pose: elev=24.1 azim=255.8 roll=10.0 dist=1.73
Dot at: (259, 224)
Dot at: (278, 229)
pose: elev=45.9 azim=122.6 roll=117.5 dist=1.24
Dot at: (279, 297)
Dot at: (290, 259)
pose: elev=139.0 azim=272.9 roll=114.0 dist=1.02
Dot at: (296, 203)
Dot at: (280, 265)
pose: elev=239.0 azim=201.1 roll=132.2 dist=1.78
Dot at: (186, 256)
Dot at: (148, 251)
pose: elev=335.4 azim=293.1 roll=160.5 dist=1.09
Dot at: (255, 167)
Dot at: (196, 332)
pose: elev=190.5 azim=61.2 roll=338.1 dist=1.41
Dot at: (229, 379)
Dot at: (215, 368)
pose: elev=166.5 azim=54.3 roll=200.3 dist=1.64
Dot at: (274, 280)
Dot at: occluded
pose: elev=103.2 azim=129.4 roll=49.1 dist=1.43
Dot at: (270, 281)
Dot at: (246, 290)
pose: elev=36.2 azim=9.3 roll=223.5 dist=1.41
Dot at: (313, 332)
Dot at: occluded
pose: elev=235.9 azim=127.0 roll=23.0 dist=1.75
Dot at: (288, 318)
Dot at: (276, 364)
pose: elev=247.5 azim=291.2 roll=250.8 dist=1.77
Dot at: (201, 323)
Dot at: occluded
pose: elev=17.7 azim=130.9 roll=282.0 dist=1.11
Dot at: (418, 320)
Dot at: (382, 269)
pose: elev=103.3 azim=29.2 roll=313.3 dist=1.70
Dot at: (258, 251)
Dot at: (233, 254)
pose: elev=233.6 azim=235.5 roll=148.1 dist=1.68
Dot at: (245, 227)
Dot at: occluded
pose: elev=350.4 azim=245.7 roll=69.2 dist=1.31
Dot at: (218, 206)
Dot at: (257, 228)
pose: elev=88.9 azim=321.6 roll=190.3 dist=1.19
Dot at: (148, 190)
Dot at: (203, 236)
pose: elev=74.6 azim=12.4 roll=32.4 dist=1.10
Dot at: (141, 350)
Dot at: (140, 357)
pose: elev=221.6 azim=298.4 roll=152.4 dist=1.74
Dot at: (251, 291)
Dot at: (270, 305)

# # # # #

Copy out every entry above line for line, changing nothing.

pose: elev=24.1 azim=255.8 roll=10.0 dist=1.73
Dot at: (259, 224)
Dot at: (278, 229)
pose: elev=45.9 azim=122.6 roll=117.5 dist=1.24
Dot at: (279, 297)
Dot at: (290, 259)
pose: elev=139.0 azim=272.9 roll=114.0 dist=1.02
Dot at: (296, 203)
Dot at: (280, 265)
pose: elev=239.0 azim=201.1 roll=132.2 dist=1.78
Dot at: (186, 256)
Dot at: (148, 251)
pose: elev=335.4 azim=293.1 roll=160.5 dist=1.09
Dot at: (255, 167)
Dot at: (196, 332)
pose: elev=190.5 azim=61.2 roll=338.1 dist=1.41
Dot at: (229, 379)
Dot at: (215, 368)
pose: elev=166.5 azim=54.3 roll=200.3 dist=1.64
Dot at: (274, 280)
Dot at: occluded
pose: elev=103.2 azim=129.4 roll=49.1 dist=1.43
Dot at: (270, 281)
Dot at: (246, 290)
pose: elev=36.2 azim=9.3 roll=223.5 dist=1.41
Dot at: (313, 332)
Dot at: occluded
pose: elev=235.9 azim=127.0 roll=23.0 dist=1.75
Dot at: (288, 318)
Dot at: (276, 364)
pose: elev=247.5 azim=291.2 roll=250.8 dist=1.77
Dot at: (201, 323)
Dot at: occluded
pose: elev=17.7 azim=130.9 roll=282.0 dist=1.11
Dot at: (418, 320)
Dot at: (382, 269)
pose: elev=103.3 azim=29.2 roll=313.3 dist=1.70
Dot at: (258, 251)
Dot at: (233, 254)
pose: elev=233.6 azim=235.5 roll=148.1 dist=1.68
Dot at: (245, 227)
Dot at: occluded
pose: elev=350.4 azim=245.7 roll=69.2 dist=1.31
Dot at: (218, 206)
Dot at: (257, 228)
pose: elev=88.9 azim=321.6 roll=190.3 dist=1.19
Dot at: (148, 190)
Dot at: (203, 236)
pose: elev=74.6 azim=12.4 roll=32.4 dist=1.10
Dot at: (141, 350)
Dot at: (140, 357)
pose: elev=221.6 azim=298.4 roll=152.4 dist=1.74
Dot at: (251, 291)
Dot at: (270, 305)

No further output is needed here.